This code is based on the COG implementation.
In this paper, two offline RL algorithms were tested: CQL and BRAC. We utilized these algorithms as baseline on which we applied our workflow. Below are some sample commands to replicate baseline perfromance.
# CQL baseline
python examples/cql_workflow.py --env=Widow250DoubleDrawerOpenGraspNeutral-v0 --max-path-length=50 --buffer 0 --num_traj 100
python examples/cql_workflow.py --env=Widow250DoubleDrawerCloseOpenGraspNeutral-v0 --max-path-length=80 --buffer 1 --num_traj 100
python examples/cql_workflow.py --env=Widow250DoubleDrawerPickPlaceOpenGraspNeutral-v0 --max-path-length=80 --buffer 2 --num_traj 100
# BRAC baseline
python examples/brac_workflow.py --env=Widow250DoubleDrawerOpenGraspNeutral-v0 --max-path-length=50 --buffer 0 --num_traj 100
python examples/brac_workflow.py --env=Widow250DoubleDrawerCloseOpenGraspNeutral-v0 --max-path-length=80 --buffer 1 --num_traj 100
python examples/brac_workflow.py --env=Widow250DoubleDrawerPickPlaceOpenGraspNeutral-v0 --max-path-length=80 --buffer 2 --num_traj 100
Parts of the workflow can be applied using their respective flags. For example, to run the CQL algorithm with the VIB architecture utilized in the overfitting regime, you can run the following command:
python examples/cql_workflow.py --env=Widow250DoubleDrawerPickPlaceOpenGraspNeutral-v0 --max-path-length=80 --buffer 2 --num_traj 100 --bottleneck --bottlneck_const=1e-3
Here is a list of other flags that are available for the CQL and BRAC algorithms. I have listed some relevant flags and their usage.
- General Hyperparameters
- '--env': Environment to train on.
- '--buffer': Buffer to use.
- '--max-path-length': Maximum length of a single rollout.
- CQL algorithm
- '--min_q_weight': CQL alpha parameter. Controls conservativeness of the algorithm.
- Brac algorithm
- '--beta': Value of beta in BRAC
- '--behavior_path': Path to behavior policy
- Workflow Corrections
- '--bottleneck': Use the VIB architecture. (Overfitting Correction)
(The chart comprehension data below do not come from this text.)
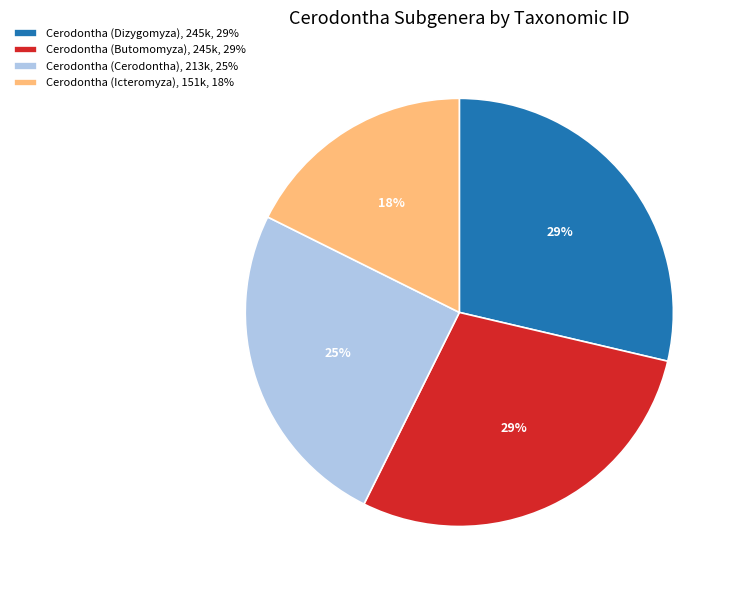

Is Cerodontha (Butomomyza), 245k, 29% the majority of the pie?

No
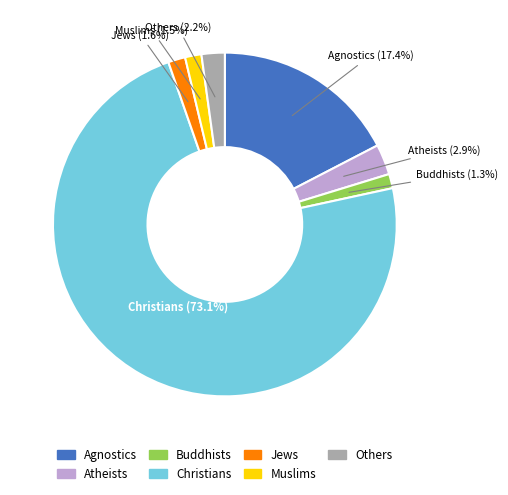

Is the sum of Others and Atheists greater than half?

No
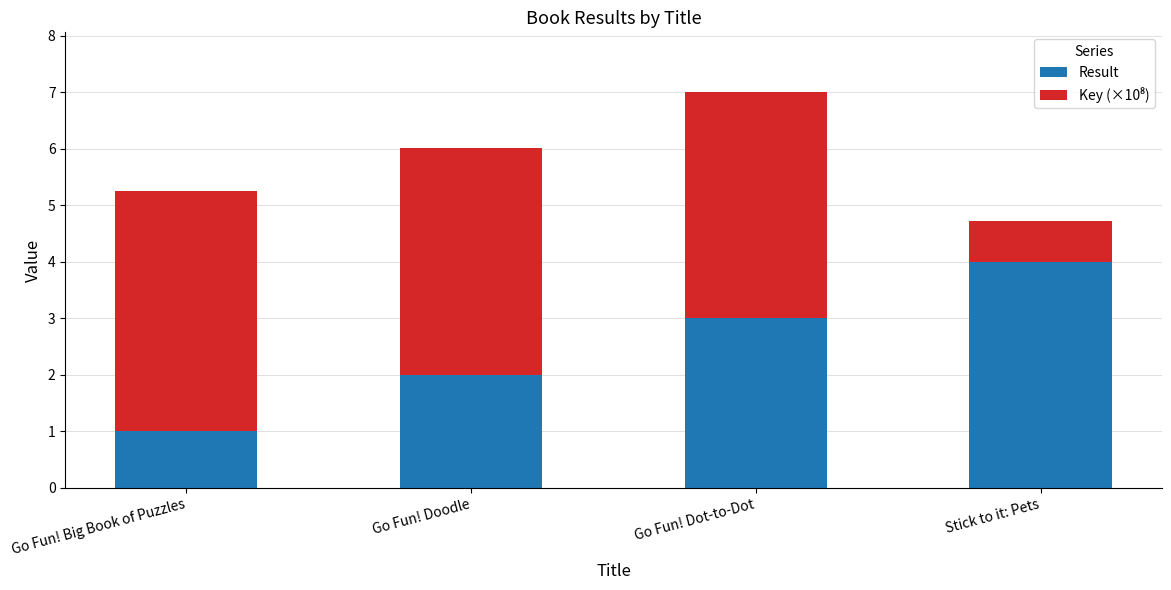

What is the total value across all series at Go Fun! Big Book of Puzzles?

5.3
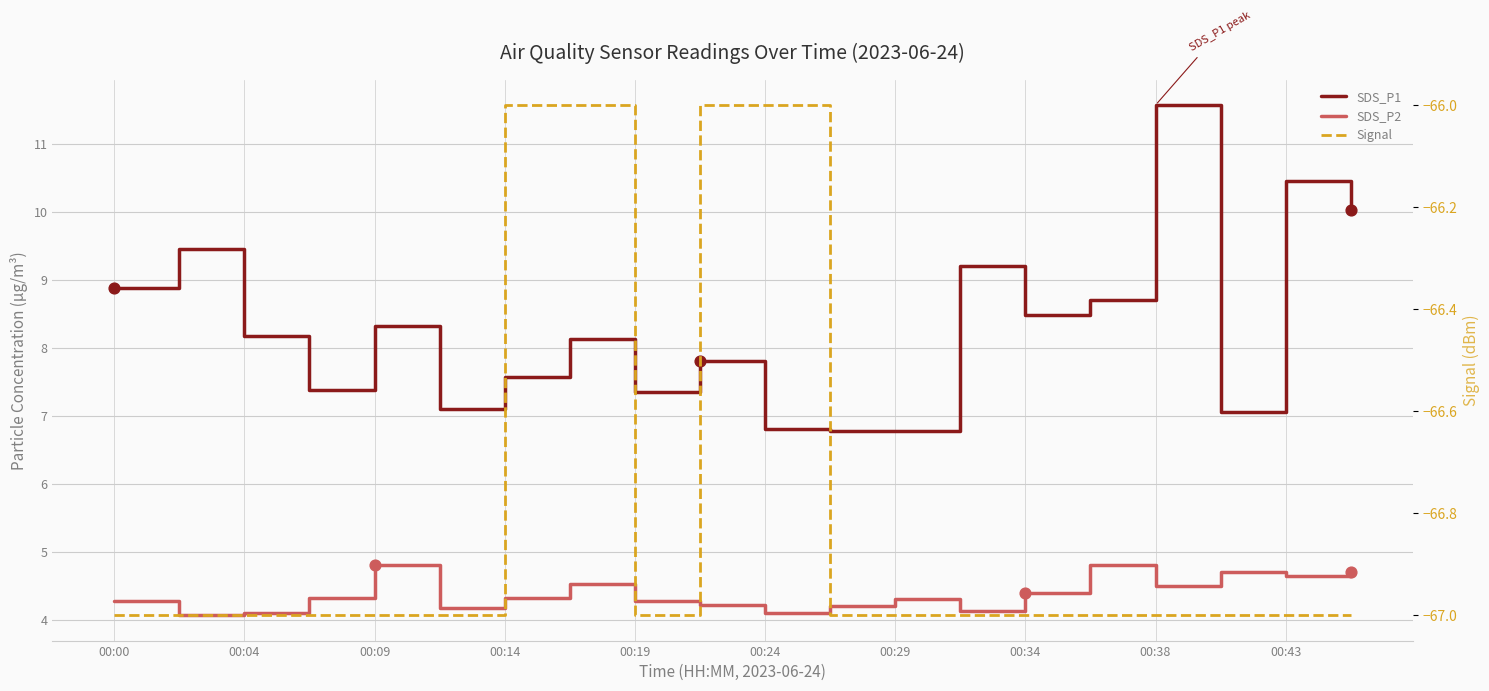

What are all the series names shown in the legend?

SDS_P1, SDS_P2, Signal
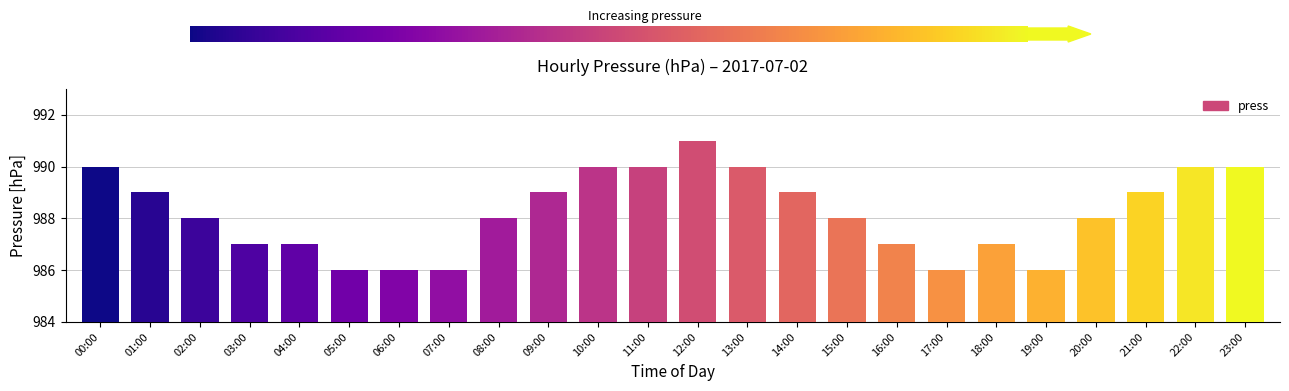

Between 07:00 and 03:00, which is larger?

03:00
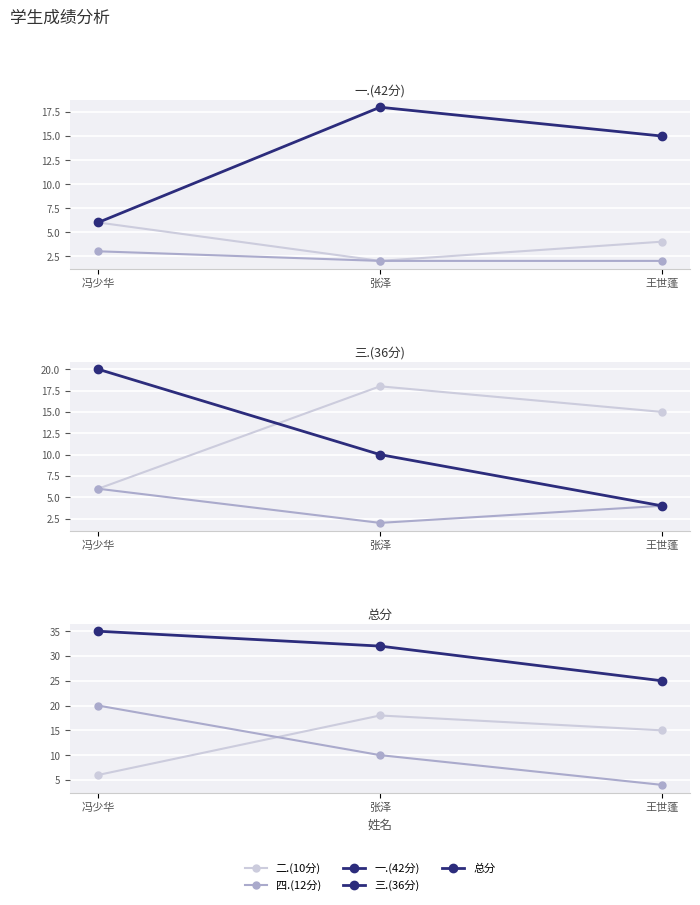

What is the label of the 1st point from the left?

冯少华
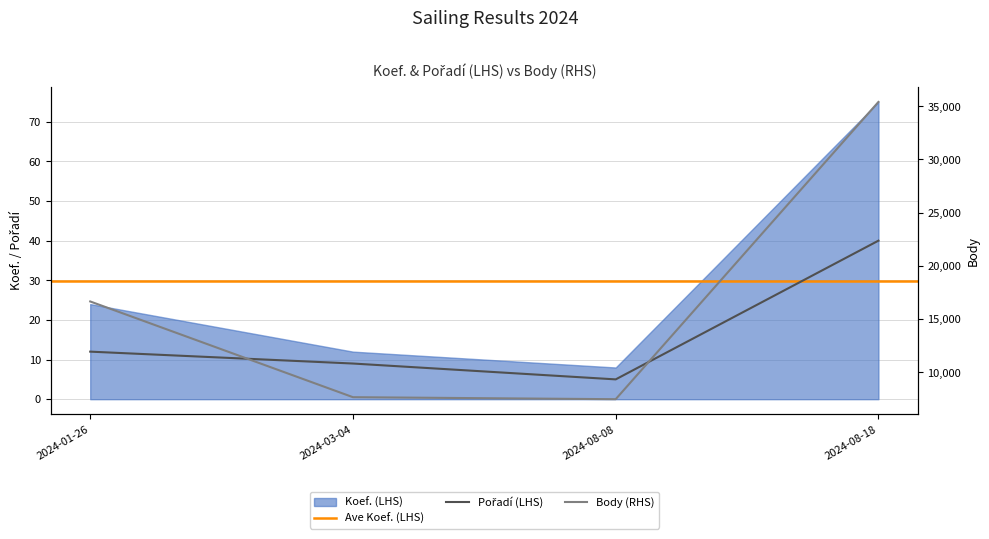

Between 2024-03-04 and 2024-08-08, which series saw the biggest shift?

Body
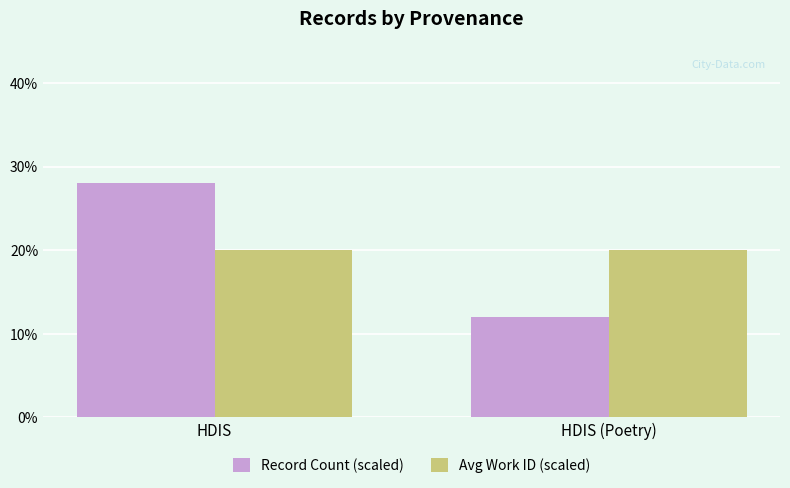

Between HDIS and HDIS (Poetry), which series saw the biggest shift?

Record Count (scaled)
- '--bottleneck_const': Regularization constant for the VIB.
- '--num_traj': Number of trajectories to collect.
- '--dr3_feat': Use DR3 regularization. (Underfitting Correction)
- '--dr3_weight': Weight for DR3 regularization.
- '--regularization': Enable L1/L2 regularization. (Overfitting Correction)
- '--regularization_type': L1/L2 regularization type.
- '--dropout': Enable dropout regularization. (Overfitting Correction)
- '--resnet_enc': Use encoder with residual layers (Underfitting Correction)
Our code is based on CQL, which is in turn based on rlkit. The setup instructions are similar to rlkit, but we repeat them here for convenience:
conda create --name workflow python=3.8
conda activate workflow
pip install -r requirements.txt
After the above, please install the following fork of roboverse by running:
python setup.py develop
The datasets used in this project can be downloaded using this Google drive link. (to be updated)
If you would like to download the dataset on a remote machine via the command line, consider using gdown.